*** Opening INFORMATION GIVEN ***

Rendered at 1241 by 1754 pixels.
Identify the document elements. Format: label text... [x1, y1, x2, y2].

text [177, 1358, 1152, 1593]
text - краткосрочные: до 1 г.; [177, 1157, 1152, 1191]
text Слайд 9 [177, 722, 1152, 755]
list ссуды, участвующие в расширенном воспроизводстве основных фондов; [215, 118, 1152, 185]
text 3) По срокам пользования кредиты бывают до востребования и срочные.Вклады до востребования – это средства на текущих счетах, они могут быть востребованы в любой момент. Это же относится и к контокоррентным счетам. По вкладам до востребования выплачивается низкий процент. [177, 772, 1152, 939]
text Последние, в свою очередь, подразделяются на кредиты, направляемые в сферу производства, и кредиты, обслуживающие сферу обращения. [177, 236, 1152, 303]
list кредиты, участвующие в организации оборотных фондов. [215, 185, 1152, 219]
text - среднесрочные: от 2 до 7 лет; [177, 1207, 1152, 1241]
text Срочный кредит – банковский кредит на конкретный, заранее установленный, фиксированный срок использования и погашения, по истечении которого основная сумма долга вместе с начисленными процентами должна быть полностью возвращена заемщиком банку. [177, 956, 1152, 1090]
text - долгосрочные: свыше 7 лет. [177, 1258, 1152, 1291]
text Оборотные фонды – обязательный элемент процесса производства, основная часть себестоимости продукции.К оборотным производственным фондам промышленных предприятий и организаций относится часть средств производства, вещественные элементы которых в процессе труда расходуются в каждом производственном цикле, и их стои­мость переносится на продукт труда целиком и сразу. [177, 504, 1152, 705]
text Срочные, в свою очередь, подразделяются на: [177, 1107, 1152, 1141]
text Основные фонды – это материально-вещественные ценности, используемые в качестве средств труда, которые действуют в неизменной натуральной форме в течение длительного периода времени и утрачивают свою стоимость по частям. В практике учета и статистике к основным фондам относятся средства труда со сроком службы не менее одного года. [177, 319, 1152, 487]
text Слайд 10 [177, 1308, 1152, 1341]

*** Closing INFORMATION GIVEN ***

Would you output the material above once more, exactly as given?

Rendered at 1241 by 1754 pixels.
Identify the document elements. Format: label text... [x1, y1, x2, y2].

text [177, 1358, 1152, 1593]
text - краткосрочные: до 1 г.; [177, 1157, 1152, 1191]
text Слайд 9 [177, 722, 1152, 755]
list ссуды, участвующие в расширенном воспроизводстве основных фондов; [215, 118, 1152, 185]
text 3) По срокам пользования кредиты бывают до востребования и срочные.Вклады до востребования – это средства на текущих счетах, они могут быть востребованы в любой момент. Это же относится и к контокоррентным счетам. По вкладам до востребования выплачивается низкий процент. [177, 772, 1152, 939]
text Последние, в свою очередь, подразделяются на кредиты, направляемые в сферу производства, и кредиты, обслуживающие сферу обращения. [177, 236, 1152, 303]
list кредиты, участвующие в организации оборотных фондов. [215, 185, 1152, 219]
text - среднесрочные: от 2 до 7 лет; [177, 1207, 1152, 1241]
text Срочный кредит – банковский кредит на конкретный, заранее установленный, фиксированный срок использования и погашения, по истечении которого основная сумма долга вместе с начисленными процентами должна быть полностью возвращена заемщиком банку. [177, 956, 1152, 1090]
text - долгосрочные: свыше 7 лет. [177, 1258, 1152, 1291]
text Оборотные фонды – обязательный элемент процесса производства, основная часть себестоимости продукции.К оборотным производственным фондам промышленных предприятий и организаций относится часть средств производства, вещественные элементы которых в процессе труда расходуются в каждом производственном цикле, и их стои­мость переносится на продукт труда целиком и сразу. [177, 504, 1152, 705]
text Срочные, в свою очередь, подразделяются на: [177, 1107, 1152, 1141]
text Основные фонды – это материально-вещественные ценности, используемые в качестве средств труда, которые действуют в неизменной натуральной форме в течение длительного периода времени и утрачивают свою стоимость по частям. В практике учета и статистике к основным фондам относятся средства труда со сроком службы не менее одного года. [177, 319, 1152, 487]
text Слайд 10 [177, 1308, 1152, 1341]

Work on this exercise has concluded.